* [About this exercise]: Write out the stretch of lines below that begins at the line with "aerosol particles and these may" and ends at the line with "were at work.", including both, exactly as given and nothing more.

* [Input data]:
▶
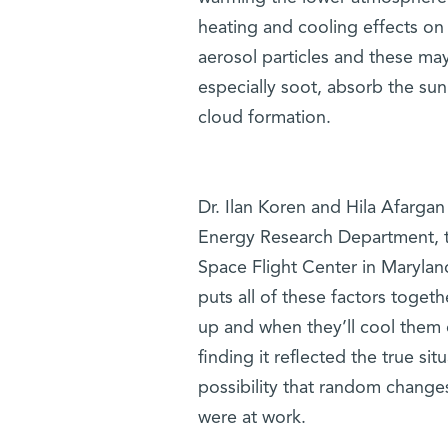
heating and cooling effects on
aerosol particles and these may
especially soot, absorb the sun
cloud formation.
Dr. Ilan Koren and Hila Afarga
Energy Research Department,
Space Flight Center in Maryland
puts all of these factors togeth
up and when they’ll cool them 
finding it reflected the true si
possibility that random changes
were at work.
◀
▶
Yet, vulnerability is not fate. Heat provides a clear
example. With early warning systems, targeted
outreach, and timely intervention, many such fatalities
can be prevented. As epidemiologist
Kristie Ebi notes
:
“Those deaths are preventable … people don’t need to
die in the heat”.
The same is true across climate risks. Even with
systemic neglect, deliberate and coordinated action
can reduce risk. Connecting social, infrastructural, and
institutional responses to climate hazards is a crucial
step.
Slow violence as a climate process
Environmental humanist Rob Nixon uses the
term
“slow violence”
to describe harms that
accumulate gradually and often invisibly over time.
◀
* [Written response]:
aerosol particles and these may
especially soot, absorb the sun
cloud formation.
Dr. Ilan Koren and Hila Afarga
Energy Research Department,
Space Flight Center in Maryland
puts all of these factors togeth
up and when they’ll cool them 
finding it reflected the true si
possibility that random changes
were at work.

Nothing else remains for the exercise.